A narração da criação oferece-nos uma visão panorâmica do mundo. A
Sagrada Escritura revela que, «no princípio», Deus designou a
humanidade como cooperadora na guarda e proteção do ambiente natural. Ao
início, como lemos no Gênesis (2, 5), «ainda não havia arbusto algum pelos campos,
nem sequer uma planta germinara ainda, porque o Senhor Deus ainda não tinha
feito chover sobre a terra, e não havia homem para a cultivar». A terra
foi-nos confiada como dom sublime e como herança, cuja responsabilidade todos compartilhamos
até que, «no fim», todas as coisas no céu e na terra sejam restauradas
em Cristo (Ef 1, 10). A dignidade e a prosperidade humanas estão
profundamente interligadas com a solicitude por toda a criação.

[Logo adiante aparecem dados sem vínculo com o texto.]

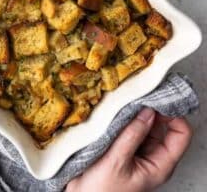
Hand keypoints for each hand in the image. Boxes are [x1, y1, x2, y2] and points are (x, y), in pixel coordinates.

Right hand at [67, 108, 192, 191]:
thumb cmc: (101, 189)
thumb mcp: (118, 160)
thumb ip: (133, 135)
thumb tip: (147, 111)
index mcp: (159, 165)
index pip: (180, 134)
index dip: (173, 116)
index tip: (157, 102)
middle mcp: (152, 157)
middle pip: (164, 127)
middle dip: (153, 111)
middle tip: (139, 98)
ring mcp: (139, 152)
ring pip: (146, 126)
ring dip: (137, 114)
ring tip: (125, 104)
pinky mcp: (125, 148)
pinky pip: (131, 128)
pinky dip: (127, 119)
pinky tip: (117, 113)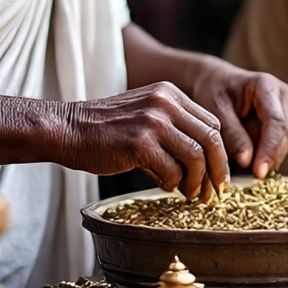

«No período intermédio», porém, a história do mundo apresenta uma situação muito diferente.
Revela-nos um cenário moralmente decadente, onde as nossas atitudes e
comportamentos para com a criação ofuscam a vocação de ser cooperadores de
Deus. A nossa tendência a romper os delicados e equilibrados ecossistemas do
mundo, o desejo insaciável de manipular e controlar os limitados recursos do
planeta, a avidez de retirar do mercado lucros ilimitados: tudo isto nos
alienou do desígnio original da criação. Deixamos de respeitar a natureza como
um dom compartilhado, considerando-a, ao invés, como posse privada. O nosso
relacionamento com a natureza já não é para a sustentar, mas para a subjugar a
fim de alimentar as nossas estruturas.
As consequências desta visão alternativa do mundo são trágicas e
duradouras. O ambiente humano e o ambiente natural estão a deteriorar-se
conjuntamente, e esta deterioração do planeta pesa sobre as pessoas mais
vulneráveis. O impacto das mudanças climáticas repercute-se, antes de mais nada,
sobre aqueles que vivem pobremente em cada ângulo do globo. O dever que temos
de usar responsavelmente dos bens da terra implica o reconhecimento e o
respeito por cada pessoa e por todas as criaturas vivas. O apelo e o desafio
urgentes a cuidar da criação constituem um convite a toda a humanidade para
trabalhar por um desenvolvimento sustentável e integral.
Por isso, unidos pela mesma preocupação com a criação de Deus e
reconhecendo que a terra é um bem dado em comum, convidamos ardorosamente todas
as pessoas de boa vontade a dedicar, no dia 1 de setembro, um tempo de oração
pelo ambiente. Nesta ocasião, desejamos elevar uma ação de graças ao benévolo
Criador pelo magnífico dom da criação e comprometer-nos a cuidar dele e
preservá-lo para o bem das gerações futuras. Sabemos que, no fim de contas, é
em vão que nos afadigamos, se o Senhor não estiver ao nosso lado (Sl 126/127),
se a oração não estiver no centro das nossas reflexões e celebrações. Na
verdade, um dos objetivos da nossa oração é mudar o modo como percebemos o
mundo, para mudar a forma como nos relacionamos com o mundo. O fim que nos
propomos é ser audazes em abraçar, nos nossos estilos de vida, uma maior
simplicidade e solidariedade.
A quantos ocupam uma posição de relevo em âmbito social, econômico,
político e cultural, dirigimos um apelo urgente a prestar responsavelmente
ouvidos ao grito da terra e a cuidar das necessidades de quem está
marginalizado, mas sobretudo a responder à súplica de tanta gente e apoiar o
consenso global para que seja sanada a criação ferida. Estamos convencidos de
que não poderá haver uma solução genuína e duradoura para o desafio da crise
ecológica e das mudanças climáticas, sem uma resposta concertada e coletiva,
sem uma responsabilidade compartilhada e capaz de prestar contas do seu agir,
sem dar prioridade à solidariedade e ao serviço.
Do Vaticano e do Fanar, 1 de setembro de 2017.